━━ Supplied material ━━

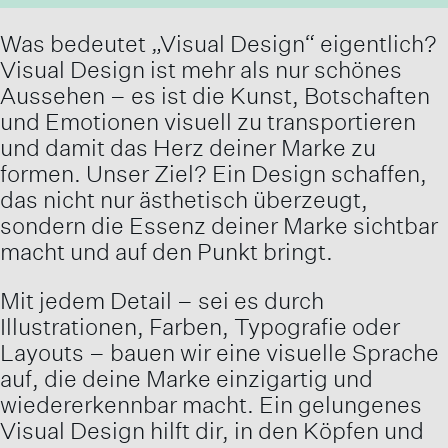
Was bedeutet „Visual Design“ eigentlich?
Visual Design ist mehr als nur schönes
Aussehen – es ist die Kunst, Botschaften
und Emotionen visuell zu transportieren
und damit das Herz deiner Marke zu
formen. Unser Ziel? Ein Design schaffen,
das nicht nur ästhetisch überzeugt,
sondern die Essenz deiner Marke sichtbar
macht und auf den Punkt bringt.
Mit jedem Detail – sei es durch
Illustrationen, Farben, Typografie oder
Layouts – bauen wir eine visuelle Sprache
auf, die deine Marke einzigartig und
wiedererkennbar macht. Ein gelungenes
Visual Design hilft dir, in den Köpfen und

━━━
━━ Supplied material ━━

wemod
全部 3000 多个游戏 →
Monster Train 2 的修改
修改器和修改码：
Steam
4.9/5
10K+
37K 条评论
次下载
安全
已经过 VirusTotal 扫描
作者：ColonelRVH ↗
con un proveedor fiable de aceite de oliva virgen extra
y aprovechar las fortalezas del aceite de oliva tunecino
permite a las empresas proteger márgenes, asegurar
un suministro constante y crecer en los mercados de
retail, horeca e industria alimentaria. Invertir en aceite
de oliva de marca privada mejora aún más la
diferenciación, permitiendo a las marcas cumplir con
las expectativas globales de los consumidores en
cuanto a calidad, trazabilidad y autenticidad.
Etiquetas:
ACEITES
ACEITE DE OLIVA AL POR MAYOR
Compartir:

━━━

Task item → Transcribe each line of the data above, unaltered, from the one where "sondern die Essenz deiner Marke sichtbar" appears to the one where "Visual Design hilft dir, in den Köpfen und" appears, inclusive of both.

Finished exercise →
sondern die Essenz deiner Marke sichtbar
macht und auf den Punkt bringt.
Mit jedem Detail – sei es durch
Illustrationen, Farben, Typografie oder
Layouts – bauen wir eine visuelle Sprache
auf, die deine Marke einzigartig und
wiedererkennbar macht. Ein gelungenes
Visual Design hilft dir, in den Köpfen und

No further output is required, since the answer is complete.